CINDEFI   05381
CENTRO DE INVESTIGACION Y DESARROLLO EN FERMENTACIONES INDUSTRIALES
Unidad Ejecutora - UE
congresos y reuniones científicas
Título:
Microscopy and molecular techniques applied to study biofilms in drinking water closed loop
Autor/es:
RASTELLI S.E, VIERA M.R AND ROSALES B.M.
Lugar:
Perth
Reunión:
Congreso; 18th International Corrosion Congress; 2011
Institución organizadora:
International Corrosion Council
Resumen:
During water distribution operation, tubing material is submitted to permanent contact with aquatic microbial species. They colonize the network surface forming biofilms which frequently cause corrosion on metallic substrata. The present study approaches the analyses of laboratory biofilms formed on water pipe materials from several (SEM, ESEM, CLSM) microscopy techniques point of view and also from a microbial ecological analysis using DGGE for the study of the communities formed on each substrate.
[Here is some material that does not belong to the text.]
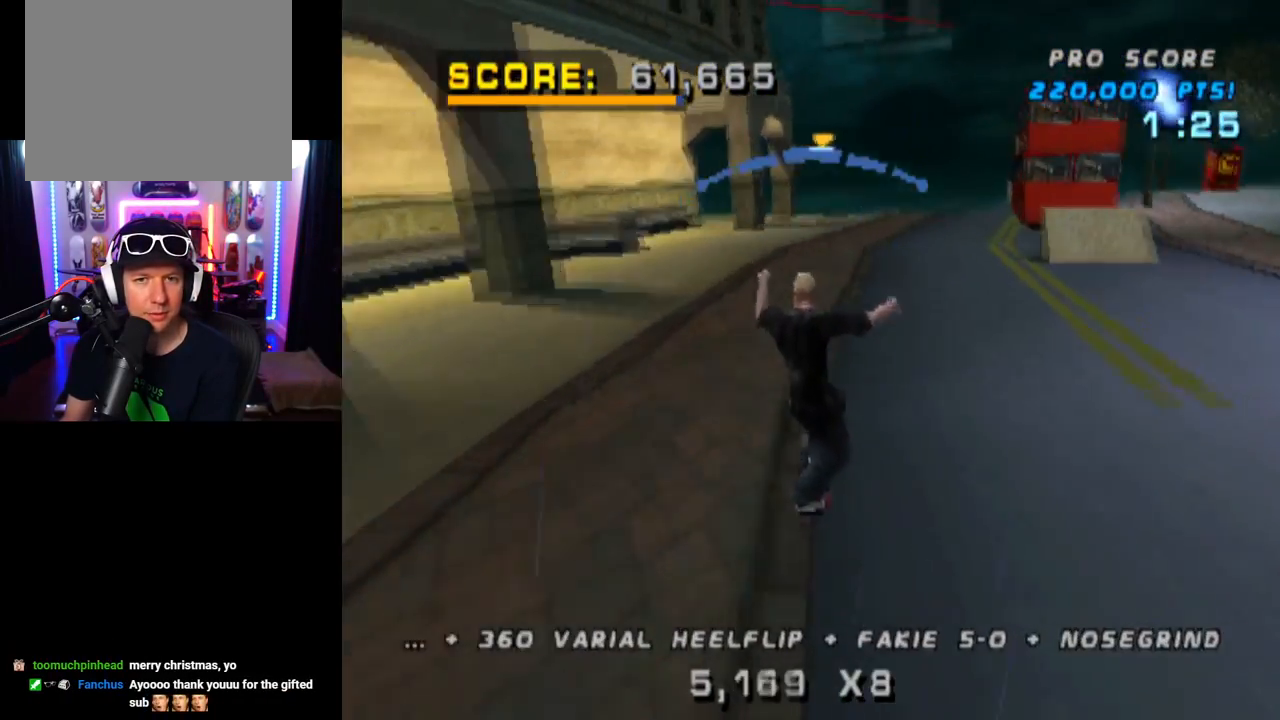
{"buttons": ["DPAD_DOWN"], "left_stick": "center", "right_stick": "center", "events": [[167, "DPAD_UP", "up"], [167, "SQUARE", "up"], [300, "DPAD_UP", "down"], [417, "DPAD_UP", "up"], [451, "L1", "up"], [467, "DPAD_DOWN", "down"]]}
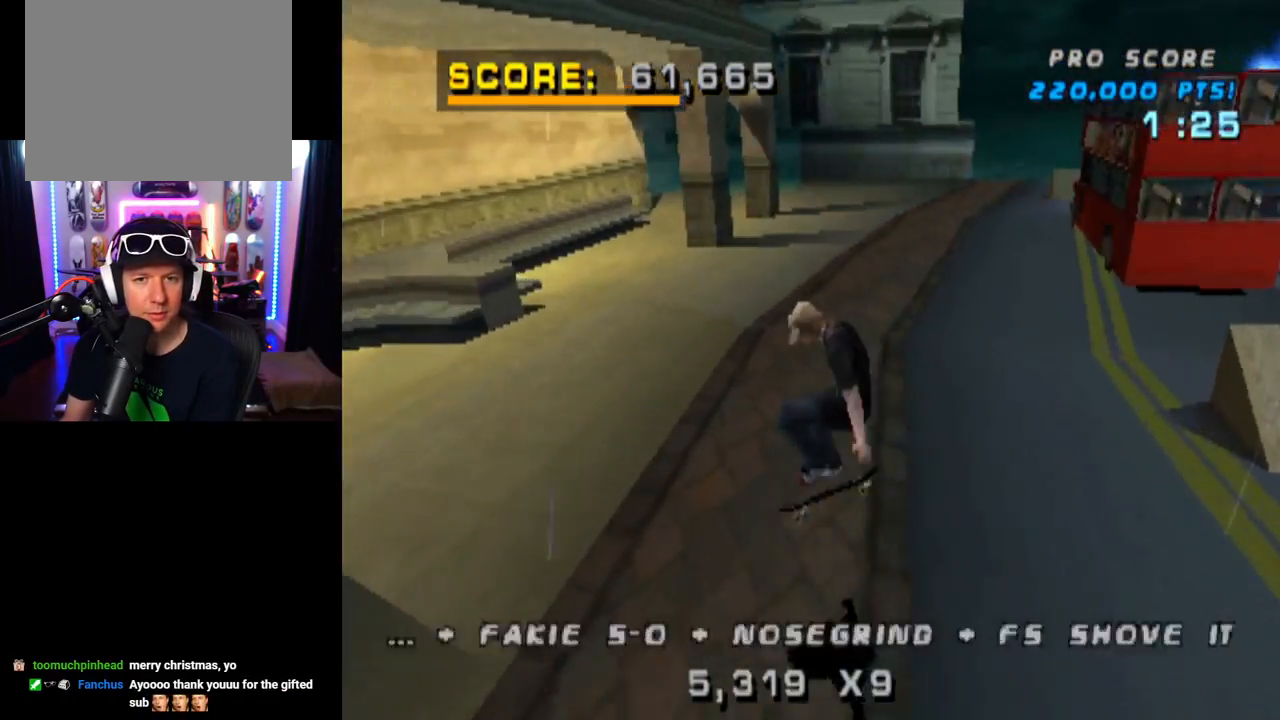
{"buttons": ["CROSS"], "left_stick": "center", "right_stick": "center", "events": [[66, "DPAD_DOWN", "up"], [116, "DPAD_UP", "down"], [250, "CROSS", "down"], [317, "DPAD_UP", "up"], [367, "DPAD_RIGHT", "down"], [483, "DPAD_RIGHT", "up"]]}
Microbial interactions with the different materials were described using an ample range of magnification. Three commercial metals (Fe, Zn, Cu) and polypropylene tubing used as substrata revealed very different behaviours. On Fe and Zn we/its/is observed hemispherical localized attack with corrosion products accumulated at the bottom, while the localized attack of the Cu reveals the alloy crystallography. PP samples did not reveal any biodegradation damage associated to the bacterial biofilm settlement. The results suggest a correlation amongst the different attack morphologies, the biofilm 3-D structures and the genetic profile of the established communities.